• _Source document_:
What we know about the 2020 District 7 American Legion baseball season

Rayson Miller, pictured at last season’s state tournament, claimed the District 7 title each of the last two summers. (Photo: Trina VanNewkirk)

By BILLY HEYEN

There’s still a chance of some baseball in the Rochester area late in the spring and into the summer.

American Legion baseball’s District 7, made up of Rochester-area teams sponsored by American Legion posts, still has its wheels turning in hopes of a 2020 season. Early in April, the American Legion World Series and the regional competitions that precede it were canceled due to the COVID-19 pandemic. Play at the local level has been left up to each individual state.

“I think if we have the chance to play, it’s gonna be a really competitive season,” District 7 chairman Dan Ford said via phone Friday morning. “But who knows?”

Each of the last two summers, Rayson Miller Post 899 claimed the District 7 championship and went on to the state tournament. Still coached by long-time head man Tom Sapienza, Rayson Miller and the rest of District 7 were set to begin play the Sunday after the Section V finals, meaning an opening day of May 31.

The most recent conversations between Ford and his fellow chairmen across the state have revolved around a potential July 1 opening day. With no national or regional tournaments, the state tournament could take place two weeks later than it normally would.

“(The state baseball commander’s) thinking a July 1 start for kids to play,” Ford said, “to try to give them a ‘spring training,’ because none of us have done any baseball.”

Those in charge have also left open the possibility of concluding the season with district tournaments and not proceeding to the state level.

Head coaches in New York have been asked to assemble their rosters but not take money from players or make insurance payments yet, Ford said. No team meetings or tryouts are allowed at present.

Having rosters already put together would allow play to begin somewhat smoothly if New York’s government provides an opportunity to do so. Overall, though, the Legion decision-makers in New York know that they’re bound to whatever rulings governor Andrew Cuomo makes with the broader public health in mind.

“Obviously, we’re gonna follow all safety procedures and protocols,” Ford said.

District 7 was set for a slightly different look this season. After a one-year test run of metal bats, competition is returning to its classic wooden bat rules for 2020. Ely Fagan Post 1151, which had been a long-time member of District 7 play before not fielding a team the past two summers, is set to return as a member of the league this season.

Ford has also been contacted by a number of high school coaches wondering about participating in Legion competition if the high school season doesn’t happen. Sodus would field a team if there is no high school season, Ford said, with other schools interested as well.

The hope locally is that there will be a chance to play baseball sometime this summer, Ford said. It’ll have extra meaning for seniors who may not get a high school season to conclude their time on local diamonds, he added. At this point, District 7 is just holding out hope.

“It gives (seniors) a chance to kind of end their high school days playing with their friends,” Ford said.

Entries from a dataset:
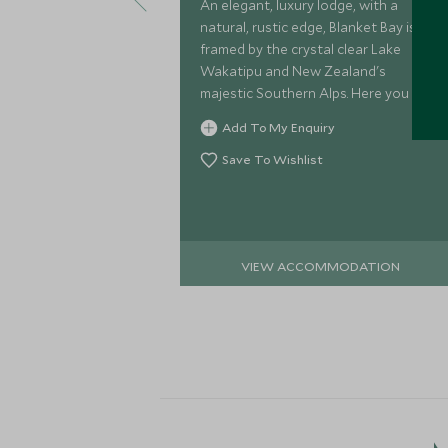
An elegant, luxury lodge, with a
natural, rustic edge, Blanket Bay is
framed by the crystal clear Lake
Wakatipu and New Zealand's
majestic Southern Alps. Here you can
indulge in a plethora of outdoor
Add To My Enquiry
activities knowing that the relaxing
lodge awaits.
Save To Wishlist
VIEW ACCOMMODATION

• _Required work_: Rewrite the passage of the District 7 baseball article above, starting with "The most recent" and going on through "it normally would.", and change "chairmen" to "chairs".

• _Solution to this problem_:
The most recent conversations between Ford and his fellow chairs across the state have revolved around a potential July 1 opening day. With no national or regional tournaments, the state tournament could take place two weeks later than it normally would.